Rugged Robert Mitchum is pretty much the whole show in MAN WITH THE GUN, a film by first time director (and Orson Welles protege) Richard Wilson. It seems a strange choice at this juncture of Mitchum’s career. He was just coming off four big films in a row (RIVER OF NO RETURN, TRACK OF THE CAT, NOT AS A STRANGER, NIGHT OF THE HUNTER ), then makes a low budget Western that harkens back to his days making ‘B’ Zane Grey Westerns at RKO. But that was Mitchum; always the maverick who did things his way.
The film itself isn’t bad: Mitchum plays a notorious gunslinger, a “town tamer” hired by Sheridan City to clean things up from the clutches of boss ‘Dade Holman’ (who isn’t seen til the end, but whose influence is everywhere). There’s a subplot with his ex-wife Jan Sterling, now running the dance hall girls at The Palace, and the whereabouts of their five year old daughter. Another subplot involves Karen Sharpe, daughter of town council leader Emile Meyer, catching feelings for Mitchum, to the chagrin of her young, headstrong fiance John Lupton. But don’t let the soap opera elements fool you: MAN WITH THE GUN is an exercise in violence, with Mitchum a killing machine who has no problem mowing down bad guys. Wilson and N.B. Stone Jr’s script dips briefly into the psychological reasons Mitchum’s character does what he does, making him more than just a one-dimensional gun-for-hire.

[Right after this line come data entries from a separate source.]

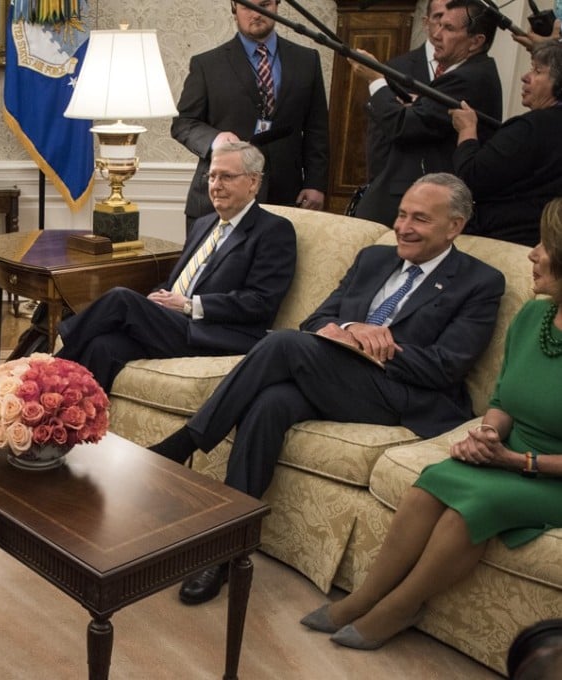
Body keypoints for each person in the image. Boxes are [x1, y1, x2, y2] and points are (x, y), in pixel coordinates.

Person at [150, 173, 506, 605]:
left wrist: (376, 347)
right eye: (401, 215)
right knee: (270, 403)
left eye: (420, 219)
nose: (403, 227)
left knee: (282, 343)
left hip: (401, 394)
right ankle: (224, 549)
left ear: (454, 226)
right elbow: (316, 321)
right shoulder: (374, 259)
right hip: (337, 377)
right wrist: (353, 328)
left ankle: (186, 441)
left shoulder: (479, 282)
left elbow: (446, 366)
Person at [299, 198, 562, 650]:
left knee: (471, 507)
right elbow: (501, 399)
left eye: (545, 246)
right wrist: (489, 433)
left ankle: (400, 608)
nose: (532, 254)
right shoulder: (534, 315)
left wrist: (518, 461)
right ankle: (365, 597)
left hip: (550, 473)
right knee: (428, 486)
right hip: (509, 451)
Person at [56, 142, 296, 391]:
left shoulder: (273, 231)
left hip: (215, 334)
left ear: (253, 182)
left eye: (226, 177)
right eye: (212, 176)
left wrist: (190, 305)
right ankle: (66, 407)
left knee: (121, 299)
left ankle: (50, 365)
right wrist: (156, 298)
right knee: (102, 346)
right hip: (175, 325)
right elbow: (176, 282)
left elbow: (260, 302)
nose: (216, 185)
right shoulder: (203, 224)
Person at [171, 0, 329, 230]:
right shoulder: (207, 64)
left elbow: (317, 129)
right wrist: (215, 139)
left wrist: (316, 183)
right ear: (234, 8)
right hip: (217, 201)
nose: (256, 13)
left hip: (285, 198)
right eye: (247, 6)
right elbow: (183, 124)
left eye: (264, 4)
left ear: (277, 5)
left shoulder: (307, 60)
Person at [351, 0, 502, 227]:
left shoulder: (469, 77)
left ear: (476, 41)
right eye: (438, 24)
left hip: (427, 208)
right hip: (407, 198)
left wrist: (375, 79)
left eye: (449, 28)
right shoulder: (468, 72)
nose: (436, 35)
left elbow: (402, 126)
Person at [448, 42, 562, 246]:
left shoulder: (530, 128)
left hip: (501, 241)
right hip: (548, 245)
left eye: (537, 71)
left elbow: (471, 178)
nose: (525, 77)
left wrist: (467, 129)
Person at [364, 0, 448, 182]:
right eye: (439, 17)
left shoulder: (464, 71)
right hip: (401, 183)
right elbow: (380, 138)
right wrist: (377, 185)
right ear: (426, 22)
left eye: (450, 22)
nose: (443, 26)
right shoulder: (396, 69)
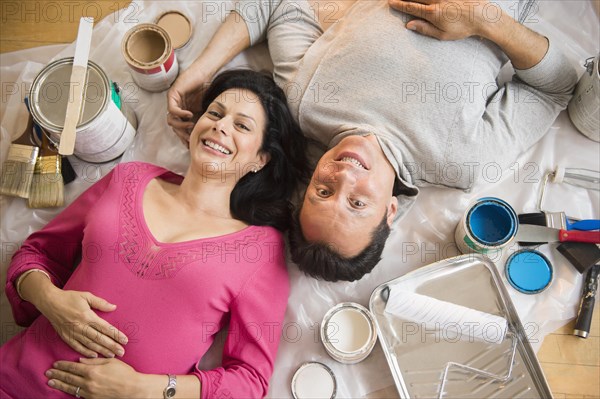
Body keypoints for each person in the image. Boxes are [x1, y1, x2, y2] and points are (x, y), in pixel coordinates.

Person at [167, 0, 578, 282]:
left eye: (323, 190)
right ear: (391, 210)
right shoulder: (461, 161)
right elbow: (557, 86)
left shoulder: (306, 103)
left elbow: (282, 6)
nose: (345, 175)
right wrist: (487, 20)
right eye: (357, 203)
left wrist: (202, 72)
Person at [0, 69, 308, 398]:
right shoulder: (128, 179)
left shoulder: (260, 250)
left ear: (260, 159)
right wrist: (51, 301)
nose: (220, 125)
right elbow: (36, 254)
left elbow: (250, 380)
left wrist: (146, 389)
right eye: (215, 113)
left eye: (242, 125)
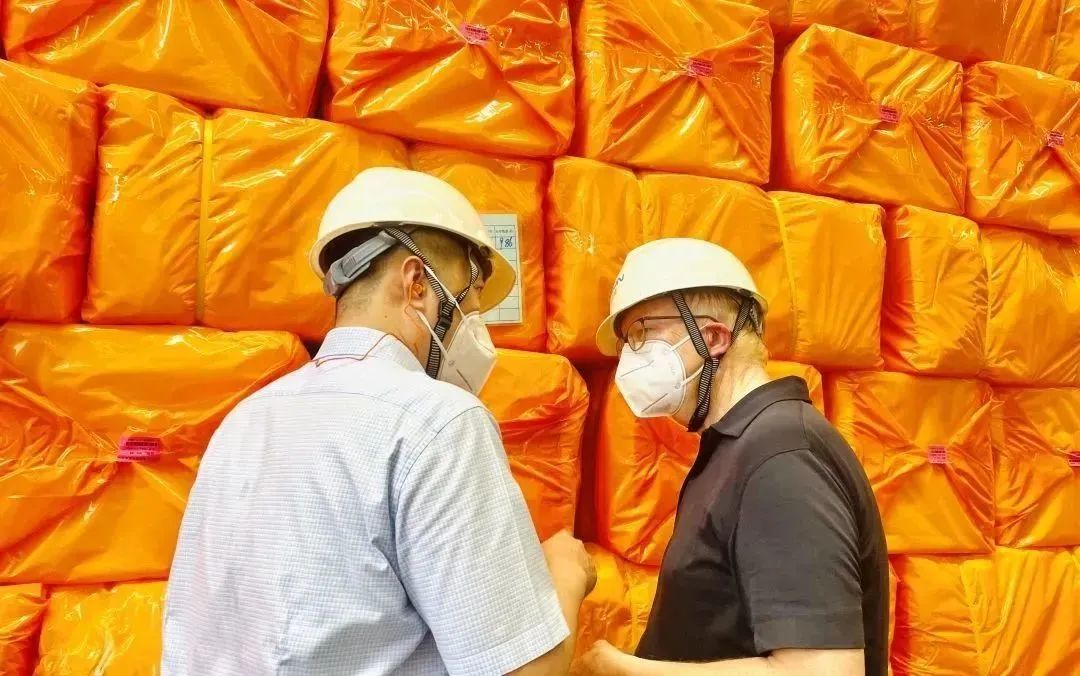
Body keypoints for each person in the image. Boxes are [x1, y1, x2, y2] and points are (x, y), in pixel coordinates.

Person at [163, 167, 596, 675]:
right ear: (416, 284)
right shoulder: (439, 422)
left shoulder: (246, 419)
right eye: (469, 306)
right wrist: (564, 574)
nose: (477, 334)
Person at [577, 238, 888, 676]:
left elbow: (823, 671)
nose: (629, 358)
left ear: (713, 338)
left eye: (642, 333)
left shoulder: (781, 457)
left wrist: (626, 671)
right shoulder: (736, 448)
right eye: (628, 340)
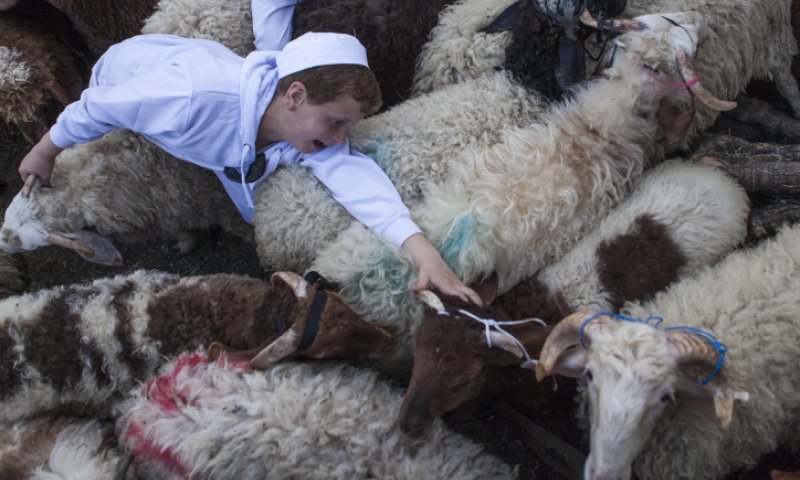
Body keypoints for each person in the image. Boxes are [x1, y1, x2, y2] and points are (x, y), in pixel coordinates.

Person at [17, 3, 482, 305]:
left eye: (349, 126)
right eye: (336, 122)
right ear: (295, 95)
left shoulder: (306, 130)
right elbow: (99, 107)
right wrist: (45, 151)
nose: (341, 138)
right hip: (129, 73)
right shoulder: (189, 98)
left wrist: (424, 254)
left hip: (229, 123)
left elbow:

Wilson had helped stage plays for Welles’ Mercury Theater of the Air, and worked as Welles’ assistant on CITIZEN KANE and THE MAGNIFICENT AMBERSONS, and associate producer on LADY FROM SHANGHAI and MACBETH. He completed the documentary IT’S ALL TRUE: BASED ON AN UNFINISHED FILM BY ORSON WELLES shortly before his death in 1991, and appears posthumously in THE OTHER SIDE OF THE WIND . While he’s no Welles, Wilson manages to create some moody, almost film noir-ish scenes with the help of ace cinematographer Lee Garmes (the burning down of The Palace in particular is well staged). His directorial filmography is skimpy, but includes some interesting vehicles, like THE BIG BOODLE (starring a dissipated Errol Flynn), AL CAPONE (with Rod Steiger as Scarface), the well-regarded noir PAY OR DIE, and the AIP sex romp THREE IN THE ATTIC.
MAN WITH THE GUN also benefits from a supporting cast of Familiar Faces, including veteran Henry Hull as the ineffective town marshal, Ted de Corsia as the Palace’s manager (complete with bad French accent!), Leo Gordon and Claude Akins as heavies, young Angie Dickinson as a saloon girl, and Jay Adler, Barbara Lawrence (as a dizzy blonde), Burt Mustin, Maidie Norman, Maudie Prickett, Stafford Repp, Buddy Roosevelt, Amzie Strickland, and James Westerfield (who sets up the film’s finale). The film’s no classic, but will satisfy fans of both Westerns in general, and Robert Mitchum in particular. I fall into both categories, so of course I liked it; the rest of you will have to watch and judge for yourselves!